Mrs Crackanthorpe ne nous le dit pas, dans son ardente apologie de la sexualité en littérature ; mais il suffit de jeter un coup d’œil sur les romans et les drames anglais d’à présent pour s’en rendre compte aussitôt. La vérité est que ce que les Anglais appellent la littérature sexualiste correspond assez exactement à ce qu’a été naguère chez nous le naturalisme. Non contens de faire une part, dans leurs ouvrages, à la différence des sexes, les nouveaux auteurs anglais considèrent cette différence comme l’unique objet qui mérite de les occuper ; et non contens d’en étudier les phénomènes moraux, ils en décrivent et analysent à plaisir la partie physique, de telle sorte que ce n’est point tant leur sexualité que leur sensualité qui les distingue de Dickens et de Thackeray, et des anciens romanciers. De là vient leur succès auprès du public et de là aussi tant de protestations qu’ils soulèvent dans les journaux et les revues. Mais les protestations ne servent de rien contre un courant aussi fort ; et l’avènement du naturalisme dans le roman anglais n’en demeure pas moins un fait accompli. Ce n’est plus en Angleterre, désormais, que les mères françaises pourront s’approvisionner, en toute confiance, de romans pour leurs filles.

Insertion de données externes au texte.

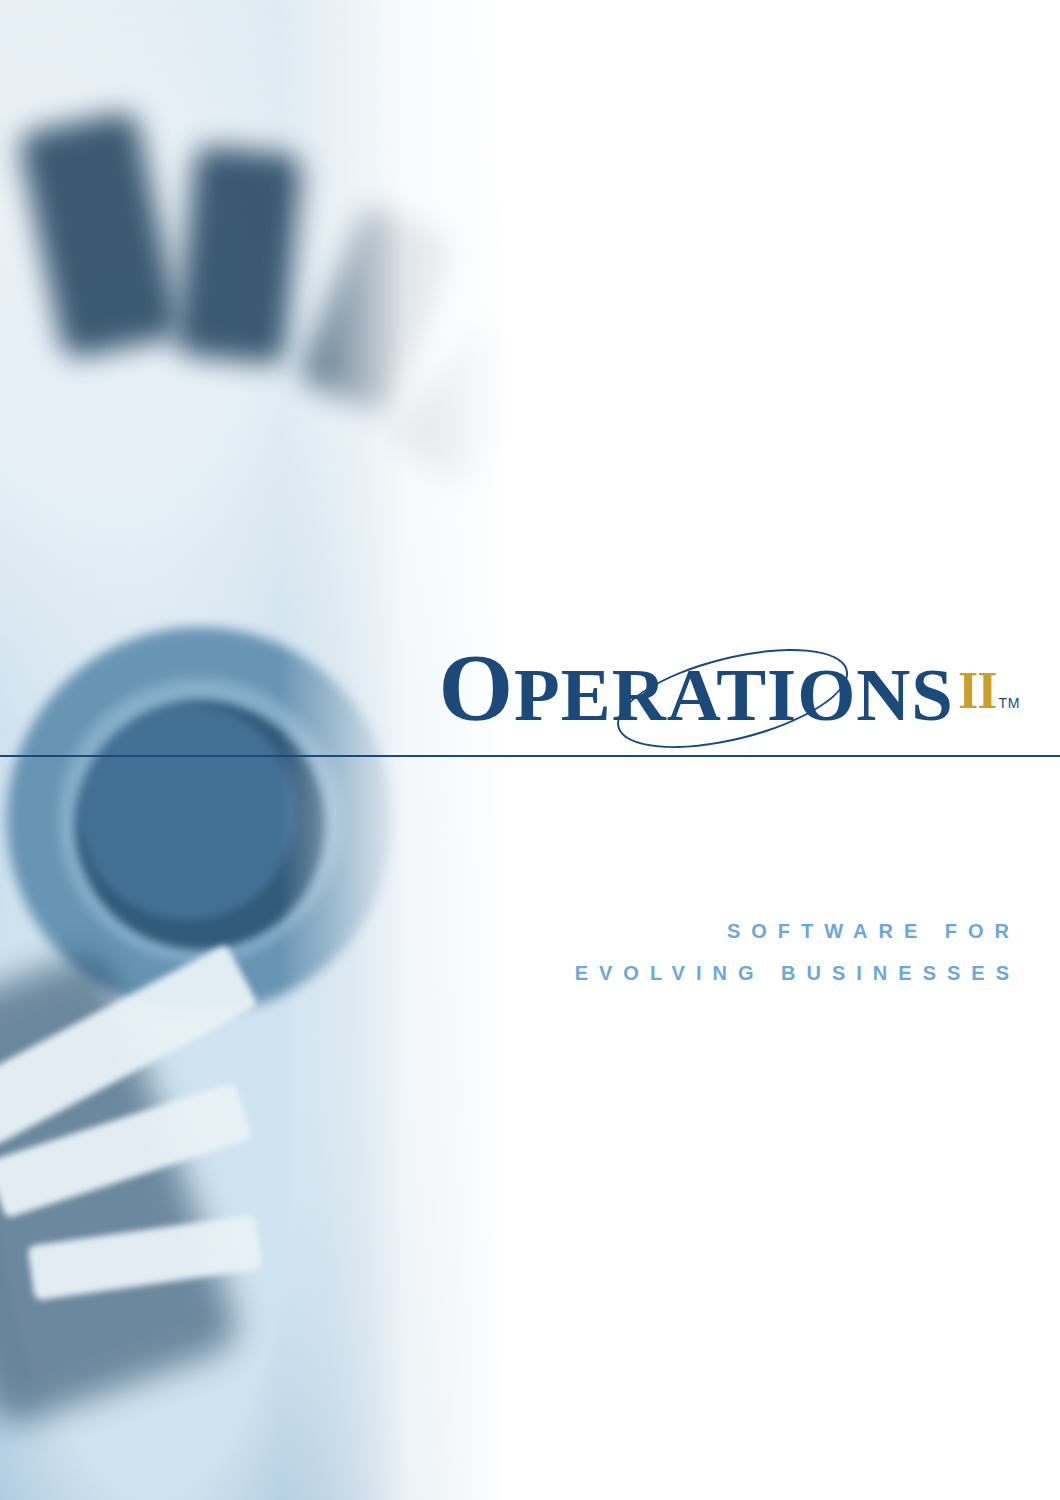OPERATIONS II TM
Software for Evolving Businesses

Encore ne faut-il point croire que les nouveaux romans anglais ressemblent absolument à ceux des naturalistes français. L’influence de la race subsiste et se fait sentir, malgré tout. Pour se complaire dans l’étude des sujets les plus scabreux, les romanciers anglais restent toujours, cependant, d’acharnés moralistes. Chacun de leurs romans est le développement d’une thèse ; et chacune des différences qu’ils constatent entre l’homme et la femme les conduit à réclamer quelque changement dans les relations présentes de l’homme et de la femme. Et que la plupart de ces romans sexualistes aboutissent à réclamer l’émancipation sociale et politique de la femme, c’est ce qui n’étonnera personne quand j’aurai dit enfin que la plupart de ces romans ont des femmes pour auteurs.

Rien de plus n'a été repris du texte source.